The news came as Deutsche Bank tried to repair its tattered reputation after three years of losses and a drumbeat of financial and regulatory scandals.
Christian Sewing was appointed as chief executive in April to help the bank to rebuild, while he trimmed U.S. operations and reshuffled the management board but revenue has continued to slip.
Deutsche Bank shares were down over 2 per cent by 1409 GMT and have lost almost half their value this year.
“The investigation was triggered after investigators reviewed so-called `Offshore-Leaks’ and `Panama Papers,’’ the prosecutor said.
The “Panama Papers”, which consist of millions of documents from Panamanian law firm Mossack Fonseca, were leaked to the media in April 2016.
The prosecutors said they are looking at whether Deutsche Bank may have assisted clients to set up offshore companies in tax havens so that funds transferred to accounts at Deutsche Bank could skirt anti-money laundering safeguards.
“In 2016 alone, over 900 customers were served by a Deutsche Bank subsidiary registered on the British Virgin Islands, generating a volume of 311 million Euros,’’ the prosecutors said.
They also said Deutsche Bank employees are alleged to have breached their duties by neglecting to report money laundering suspicions about clients and offshore companies involved in tax evasion schemes.

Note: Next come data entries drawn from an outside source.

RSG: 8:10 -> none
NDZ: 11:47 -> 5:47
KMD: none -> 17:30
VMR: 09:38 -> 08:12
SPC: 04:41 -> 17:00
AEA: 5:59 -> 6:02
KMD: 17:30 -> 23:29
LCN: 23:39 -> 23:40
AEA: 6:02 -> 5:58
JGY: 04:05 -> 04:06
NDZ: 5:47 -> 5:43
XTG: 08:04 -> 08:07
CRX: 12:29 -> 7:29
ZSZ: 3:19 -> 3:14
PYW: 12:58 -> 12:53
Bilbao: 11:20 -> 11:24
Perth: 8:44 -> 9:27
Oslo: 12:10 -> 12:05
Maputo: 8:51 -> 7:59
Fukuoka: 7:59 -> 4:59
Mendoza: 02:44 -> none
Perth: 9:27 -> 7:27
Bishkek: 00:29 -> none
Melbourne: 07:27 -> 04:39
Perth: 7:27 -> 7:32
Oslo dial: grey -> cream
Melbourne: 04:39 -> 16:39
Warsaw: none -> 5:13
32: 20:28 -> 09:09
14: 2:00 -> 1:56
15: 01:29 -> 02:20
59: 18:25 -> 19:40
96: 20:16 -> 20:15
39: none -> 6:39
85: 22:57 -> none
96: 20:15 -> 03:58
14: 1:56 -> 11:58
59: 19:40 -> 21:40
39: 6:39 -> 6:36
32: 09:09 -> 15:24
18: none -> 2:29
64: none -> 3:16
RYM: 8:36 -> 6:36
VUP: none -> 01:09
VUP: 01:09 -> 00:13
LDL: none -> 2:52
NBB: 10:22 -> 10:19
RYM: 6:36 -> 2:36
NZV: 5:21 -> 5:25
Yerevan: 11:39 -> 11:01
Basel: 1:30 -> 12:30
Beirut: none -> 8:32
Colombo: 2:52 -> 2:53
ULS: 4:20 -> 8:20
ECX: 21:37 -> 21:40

Prosecutors began the investigation in August.
It is separate from another money laundering scandal surrounding Danske Bank, where Deutsche Bank is involved.
Danske is under investigation for suspicious payments totaling 200 billion Euros from 2007 onwards and a source with direct knowledge of the case has told Reuters Deutsche Bank helped to process the bulk of the payments.
A Deutsche Bank executive director has said the lender played only a secondary role as a so-called correspondent bank to Danske Bank, limiting what it needed to know about the people behind the transactions.